Task requirements:
(a) Decide whether each statement agrees with the forum post, answering yes or no and quoting the deciding words of the text: (i) the newly found variable has a period of 0.235 days; (ii) the star is of 10.0 magnitude; (iii) a spectral class for the primary has already been established.
(b) Summarize the forum post in two sentences.
(c) Reproduce the forum post word for word from "Home › Forums" up to and including "and late K.".

Text passage:
Home › Forums › Spectroscopy › Characterizing a newly discovered variable
- This topic has 5 replies, 3 voices, and was last updated 4 years, 6 months ago by Dr Paul Leyland.
3 September 2018 at 6:59 pm #574121
I’m not sure whether this is the best place or the VS forum but as I’m asking for spectroscopy …
A month or so ago Kevin Hills, Phil Charles and I discovered that a AAVSO comparison star was actually an Algol-type variable of an unusually short period of 0.235 days with primary and secondary minima of about 0.025 and about 0.01 respectively. The star is of 12.0 magnitude and is catalogued as TYC 444-2670-1, aka GSC 444-2670. I, and others, have been unable to find any spectroscopic information whatsoever, not even as much as a spectral class for the primary. My guess is late F and early M but others have suggested early to mid G and late K.

Supplied data:
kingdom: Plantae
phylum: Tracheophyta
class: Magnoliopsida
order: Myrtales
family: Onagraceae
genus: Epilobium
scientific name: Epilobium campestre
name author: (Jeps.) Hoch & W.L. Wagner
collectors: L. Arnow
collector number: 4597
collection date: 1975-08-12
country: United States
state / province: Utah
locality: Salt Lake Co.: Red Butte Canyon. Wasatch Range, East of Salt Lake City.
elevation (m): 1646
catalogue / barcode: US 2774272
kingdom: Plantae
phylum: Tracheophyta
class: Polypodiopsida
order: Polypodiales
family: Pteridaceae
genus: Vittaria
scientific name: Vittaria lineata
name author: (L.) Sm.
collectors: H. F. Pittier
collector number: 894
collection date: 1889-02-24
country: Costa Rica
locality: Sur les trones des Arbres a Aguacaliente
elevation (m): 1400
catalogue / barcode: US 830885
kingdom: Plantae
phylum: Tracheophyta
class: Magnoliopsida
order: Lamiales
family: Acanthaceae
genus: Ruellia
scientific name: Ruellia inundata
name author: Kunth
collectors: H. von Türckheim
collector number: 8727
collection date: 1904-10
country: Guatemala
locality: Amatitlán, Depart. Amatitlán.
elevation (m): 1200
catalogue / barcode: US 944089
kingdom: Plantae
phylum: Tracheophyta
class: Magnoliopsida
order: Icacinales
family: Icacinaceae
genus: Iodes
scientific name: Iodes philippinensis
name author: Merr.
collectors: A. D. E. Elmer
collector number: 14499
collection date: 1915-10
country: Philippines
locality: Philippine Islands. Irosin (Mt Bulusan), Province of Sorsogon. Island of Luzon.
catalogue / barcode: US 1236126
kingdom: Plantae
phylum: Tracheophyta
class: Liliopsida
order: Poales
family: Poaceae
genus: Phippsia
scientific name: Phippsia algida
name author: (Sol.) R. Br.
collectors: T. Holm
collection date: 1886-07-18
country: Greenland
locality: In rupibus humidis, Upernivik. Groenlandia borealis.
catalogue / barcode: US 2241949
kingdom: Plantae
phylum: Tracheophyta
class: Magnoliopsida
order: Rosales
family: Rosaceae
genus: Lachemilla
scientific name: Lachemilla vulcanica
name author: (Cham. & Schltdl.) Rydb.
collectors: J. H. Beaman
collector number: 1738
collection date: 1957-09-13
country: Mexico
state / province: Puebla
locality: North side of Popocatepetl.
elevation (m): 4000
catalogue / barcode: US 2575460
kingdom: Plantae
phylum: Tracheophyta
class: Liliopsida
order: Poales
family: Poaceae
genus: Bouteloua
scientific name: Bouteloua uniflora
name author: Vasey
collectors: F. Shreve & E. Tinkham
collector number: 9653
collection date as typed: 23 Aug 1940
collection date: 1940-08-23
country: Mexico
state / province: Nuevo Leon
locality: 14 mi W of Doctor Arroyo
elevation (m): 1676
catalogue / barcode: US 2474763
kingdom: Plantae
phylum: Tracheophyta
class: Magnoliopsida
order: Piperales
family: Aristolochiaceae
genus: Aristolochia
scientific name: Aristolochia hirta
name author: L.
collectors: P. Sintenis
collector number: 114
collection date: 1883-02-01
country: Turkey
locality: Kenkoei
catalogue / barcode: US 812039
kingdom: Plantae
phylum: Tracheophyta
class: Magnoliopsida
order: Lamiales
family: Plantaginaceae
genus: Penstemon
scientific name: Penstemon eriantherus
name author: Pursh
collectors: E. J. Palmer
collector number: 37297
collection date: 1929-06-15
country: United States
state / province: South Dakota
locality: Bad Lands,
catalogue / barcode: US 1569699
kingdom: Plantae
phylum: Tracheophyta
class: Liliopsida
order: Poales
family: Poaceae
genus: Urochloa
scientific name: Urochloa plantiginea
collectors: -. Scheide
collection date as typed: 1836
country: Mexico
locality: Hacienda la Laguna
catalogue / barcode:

Results:
(a)
(i) Yes: "an unusually short period of 0.235 days"
(ii) No: "The star is of 12.0 magnitude"
(iii) No: "not even as much as a spectral class for the primary"

(b) The poster reports that they, Kevin Hills, and Phil Charles discovered that an AAVSO comparison star, catalogued as TYC 444-2670-1, is actually an Algol-type variable with an unusually short period of 0.235 days. No spectroscopic information, not even a spectral class for the primary, has been found, and guesses range from late F and early M to early-to-mid G and late K.

(c)
Home › Forums › Spectroscopy › Characterizing a newly discovered variable
- This topic has 5 replies, 3 voices, and was last updated 4 years, 6 months ago by Dr Paul Leyland.
3 September 2018 at 6:59 pm #574121
I’m not sure whether this is the best place or the VS forum but as I’m asking for spectroscopy …
A month or so ago Kevin Hills, Phil Charles and I discovered that a AAVSO comparison star was actually an Algol-type variable of an unusually short period of 0.235 days with primary and secondary minima of about 0.025 and about 0.01 respectively. The star is of 12.0 magnitude and is catalogued as TYC 444-2670-1, aka GSC 444-2670. I, and others, have been unable to find any spectroscopic information whatsoever, not even as much as a spectral class for the primary. My guess is late F and early M but others have suggested early to mid G and late K.